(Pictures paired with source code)
□ □ □

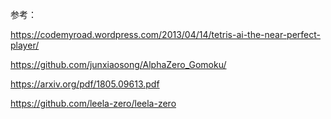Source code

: 参考：

https://codemyroad.wordpress.com/2013/04/14/tetris-ai-the-near-perfect-player/

https://github.com/junxiaosong/AlphaZero_Gomoku/

https://arxiv.org/pdf/1805.09613.pdf

https://github.com/leela-zero/leela-zero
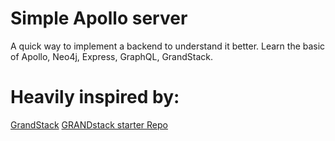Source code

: # Simple Apollo server

A quick way to implement a backend to understand it better. Learn the basic of Apollo, Neo4j, Express, GraphQL, GrandStack.

# Heavily inspired by:

[GrandStack](https://grandstack.io/docs/getting-started-grand-stack-starter.html)
[GRANDstack starter Repo](https://github.com/grand-stack/grand-stack-starter)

□ □ □

Rewrite the material above, changing every "Express" to "Koa" and leaving everything else as it stands. Omit the pictures from your answer.

▶ **Answer to the problem**
Source code

: 参考：

https://codemyroad.wordpress.com/2013/04/14/tetris-ai-the-near-perfect-player/

https://github.com/junxiaosong/AlphaZero_Gomoku/

https://arxiv.org/pdf/1805.09613.pdf

https://github.com/leela-zero/leela-zero
Source code

: # Simple Apollo server

A quick way to implement a backend to understand it better. Learn the basic of Apollo, Neo4j, Koa, GraphQL, GrandStack.

# Heavily inspired by:

[GrandStack](https://grandstack.io/docs/getting-started-grand-stack-starter.html)
[GRANDstack starter Repo](https://github.com/grand-stack/grand-stack-starter)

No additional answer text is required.